The May 21st keynote will be Wave Ontology and Wireless Media in China Shanghai by Anna Greenspan (NYU Shanghai).
China is in the midst of the fastest and most intense process of urbanisation the world has ever known, and Shanghai - its biggest, richest and most cosmopolitan city - is positioned for acceleration into the twenty-first century.
Yet, in its embrace of a hopeful - even exultant - futurism, Shanghai recalls the older and much criticized project of imagining, planning and building the modern metropolis. Today, among Westerners, at least, the very idea of the futuristic city - with its multilayered skyways, domestic robots and flying cars - seems doomed to the realm of nostalgia, the sadly comic promise of a future that failed to materialize.
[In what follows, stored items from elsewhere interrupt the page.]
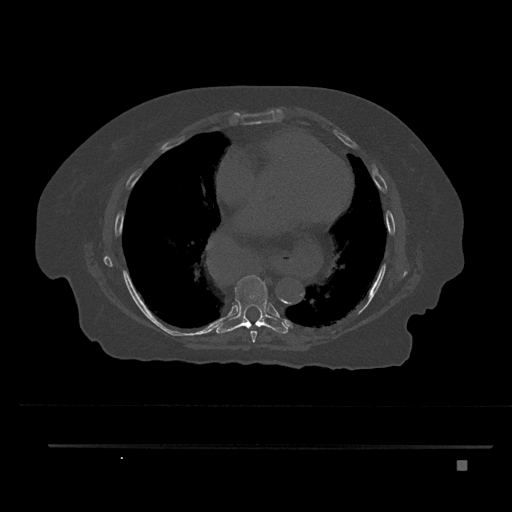
CT including the spine, one axial slice; position 454 of 797 along the scan axis; reconstruction kernel Br40s/3; 120 kVp; bone window (W 1800 / L 400 HU); 512 × 512 image matrix, field of view 437 × 437 mm. Patient: female, 76 years. Case-level facts recorded for this patient, not image findings: primary cancer: lung; vertebrae with lytic lesions (as recorded): T11, L3.
Outlined on this slice (semi-automatic segmentation, software-assisted and operator-edited):
- T7 vertebra: bounding box (x1, y1, x2, y2) in pixels: (250, 330, 257, 343)
- T8 vertebra: (216, 275, 288, 334)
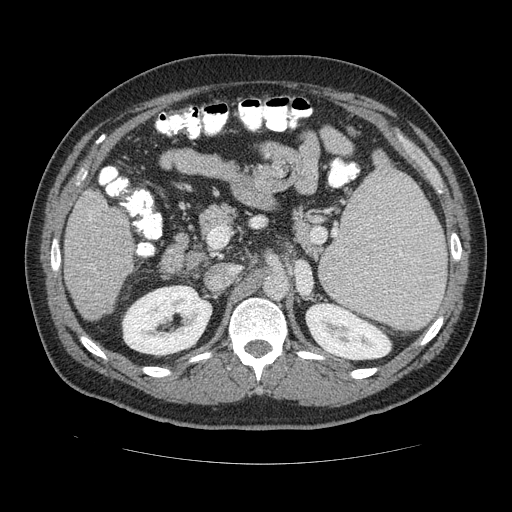
Contrast-enhanced abdominal CT (liver protocol), one axial slice. Position 63 of 113 along the scan axis. Reconstruction kernel STANDARD. 120 kVp. Soft-tissue window (W 400 / L 40 HU). 2.5 mm slice thickness. 512 × 512 image matrix, field of view 400 × 400 mm. Case-level facts recorded for this patient, not image findings: diagnosis: hepatocellular carcinoma (patient treated with transarterial chemoembolisation; whether this scan precedes or follows treatment is not stated here); TNM stage (as recorded): Stage-II.
Annotated regions visible in this slice (semi-automatically segmented with operator editing):
- liver parenchyma outside the tumour (the mass and vessels are separate outlines, so this box may not span the whole liver): bounding box <62,184,138,322> (left, top, right, bottom; pixels)
- portal vein: <87,218,132,272>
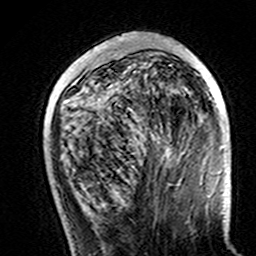
Breast MRI (dynamic contrast-enhanced), one axial slice. Slice 49 of 160 in the series (ordered by position). Cropped to one breast. Dynamic contrast-enhanced series, time point 2 of 7 at this slice position (early post-contrast). 3 T. TE 4.6 ms, TR 7.4 ms. 256 × 256 image matrix, field of view 144 × 144 mm. Female patient.
Structures marked on this image (semi-automatic segmentation, software-assisted and operator-edited):
- enhancing-tissue mask used for the functional tumour volume (all voxels passing the contrast-enhancement thresholds inside the analysis volume; usually the tumour): box from (x=101, y=38) to (x=224, y=149) px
Shanghai Future maps the city of tomorrow as it resurfaces in a new time and place. It searches for the contours of an unknown and unfamiliar futurism in the city's street markets as well as in its skyscrapers. For though it recalls the modernity of an earlier age, Shanghai's current re-emergence is only superficially based on mimicry. Rather, in seeking to fulfill its ambitions, the giant metropolis is reinventing the very idea of the future itself. As it modernises, Shanghai is necessarily recreating what it is to be modern.